*Task instructions*.
Return every line of text in the material below word for word, leaving out the pictures.
:: Data under study ::
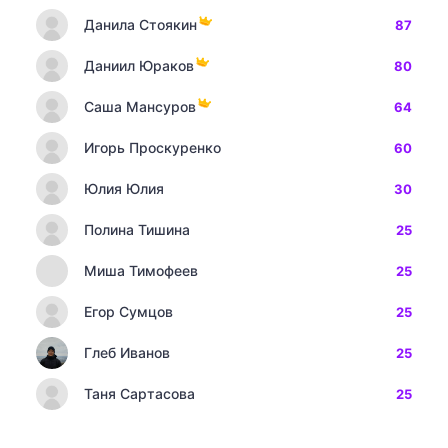
Данила Стоякин
87
Даниил Юраков
80
Саша Мансуров
64
Игорь Проскуренко
60
Юлия Юлия
30
Полина Тишина
25
Миша Тимофеев
25
Егор Сумцов
25
Глеб Иванов
25
Таня Сартасова
25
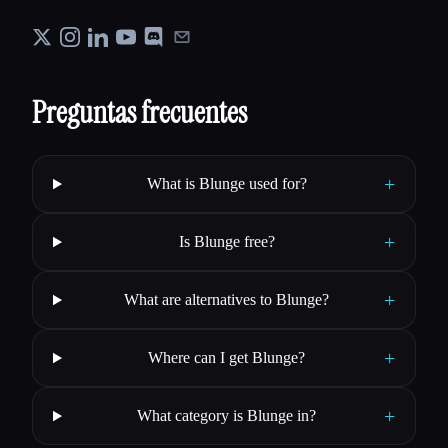
Preguntas frecuentes
+
What is Blunge used for?
+
Is Blunge free?
+
What are alternatives to Blunge?
+
Where can I get Blunge?
+
What category is Blunge in?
:::
*Exercise answer*.
Данила Стоякин
87
Даниил Юраков
80
Саша Мансуров
64
Игорь Проскуренко
60
Юлия Юлия
30
Полина Тишина
25
Миша Тимофеев
25
Егор Сумцов
25
Глеб Иванов
25
Таня Сартасова
25
Preguntas frecuentes
+
What is Blunge used for?
+
Is Blunge free?
+
What are alternatives to Blunge?
+
Where can I get Blunge?
+
What category is Blunge in?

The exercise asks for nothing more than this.